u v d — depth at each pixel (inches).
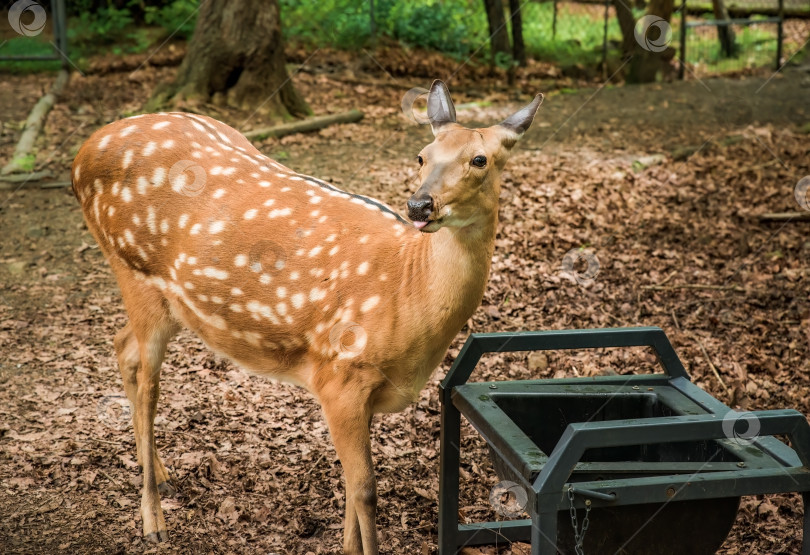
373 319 119.7
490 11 498.6
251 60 372.8
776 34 618.8
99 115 368.5
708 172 335.0
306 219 130.4
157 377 145.5
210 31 372.5
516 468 106.9
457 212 108.6
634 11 566.6
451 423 130.2
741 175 331.0
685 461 124.4
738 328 222.2
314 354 127.3
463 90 462.0
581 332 127.8
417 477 162.6
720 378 198.7
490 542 139.9
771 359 206.8
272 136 351.9
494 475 164.9
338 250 125.7
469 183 107.8
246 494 154.3
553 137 377.4
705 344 213.8
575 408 127.9
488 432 115.0
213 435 171.9
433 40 515.8
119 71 441.7
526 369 201.5
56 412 176.9
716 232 279.0
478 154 107.4
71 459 161.6
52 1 427.5
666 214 291.1
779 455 112.7
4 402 179.0
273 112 371.9
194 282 134.6
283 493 155.1
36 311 219.3
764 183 323.6
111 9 480.7
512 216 280.2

## BRIEF
Reproduce, word for word, every line starting at the line that contains "469 183 107.8" and ending with the final line of the entries.

## WRITTEN SOLUTION
469 183 107.8
246 494 154.3
553 137 377.4
705 344 213.8
575 408 127.9
488 432 115.0
213 435 171.9
433 40 515.8
119 71 441.7
526 369 201.5
56 412 176.9
716 232 279.0
478 154 107.4
71 459 161.6
52 1 427.5
666 214 291.1
779 455 112.7
4 402 179.0
273 112 371.9
194 282 134.6
283 493 155.1
36 311 219.3
764 183 323.6
111 9 480.7
512 216 280.2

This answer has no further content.